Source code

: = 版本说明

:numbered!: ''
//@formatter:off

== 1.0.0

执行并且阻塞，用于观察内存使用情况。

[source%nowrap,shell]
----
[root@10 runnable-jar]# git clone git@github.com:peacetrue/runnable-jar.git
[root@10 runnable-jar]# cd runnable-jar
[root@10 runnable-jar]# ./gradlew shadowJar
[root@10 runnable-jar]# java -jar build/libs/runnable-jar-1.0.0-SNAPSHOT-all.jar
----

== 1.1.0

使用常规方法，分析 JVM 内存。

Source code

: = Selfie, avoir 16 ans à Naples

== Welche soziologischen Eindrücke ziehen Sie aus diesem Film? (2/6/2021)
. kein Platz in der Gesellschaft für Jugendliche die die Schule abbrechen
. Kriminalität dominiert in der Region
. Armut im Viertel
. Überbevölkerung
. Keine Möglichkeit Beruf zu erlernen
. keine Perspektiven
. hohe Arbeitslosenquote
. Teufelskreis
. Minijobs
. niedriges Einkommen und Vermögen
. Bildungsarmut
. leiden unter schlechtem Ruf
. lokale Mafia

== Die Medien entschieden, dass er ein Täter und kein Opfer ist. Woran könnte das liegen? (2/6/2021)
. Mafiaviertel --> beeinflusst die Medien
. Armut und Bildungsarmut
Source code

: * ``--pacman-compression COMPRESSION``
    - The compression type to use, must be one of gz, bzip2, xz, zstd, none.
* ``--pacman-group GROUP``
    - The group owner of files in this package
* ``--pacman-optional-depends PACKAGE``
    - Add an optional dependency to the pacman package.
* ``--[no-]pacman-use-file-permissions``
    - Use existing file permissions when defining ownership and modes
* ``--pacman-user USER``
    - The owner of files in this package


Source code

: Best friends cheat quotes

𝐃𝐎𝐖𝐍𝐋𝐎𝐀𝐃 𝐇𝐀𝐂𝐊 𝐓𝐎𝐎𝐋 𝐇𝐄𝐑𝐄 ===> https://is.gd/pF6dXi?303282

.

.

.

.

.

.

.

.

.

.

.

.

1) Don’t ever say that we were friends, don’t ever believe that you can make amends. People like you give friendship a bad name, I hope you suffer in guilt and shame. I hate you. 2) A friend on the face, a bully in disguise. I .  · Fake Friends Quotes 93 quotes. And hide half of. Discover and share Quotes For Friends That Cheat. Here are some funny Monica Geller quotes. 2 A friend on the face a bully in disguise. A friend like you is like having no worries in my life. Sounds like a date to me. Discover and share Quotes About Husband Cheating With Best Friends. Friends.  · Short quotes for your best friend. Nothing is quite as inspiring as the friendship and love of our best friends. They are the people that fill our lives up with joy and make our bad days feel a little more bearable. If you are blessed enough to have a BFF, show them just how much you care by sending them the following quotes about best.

■ Work to complete
Working from the material above, state how many lines contain "Best"; give only the number.

■ Solution to this problem
2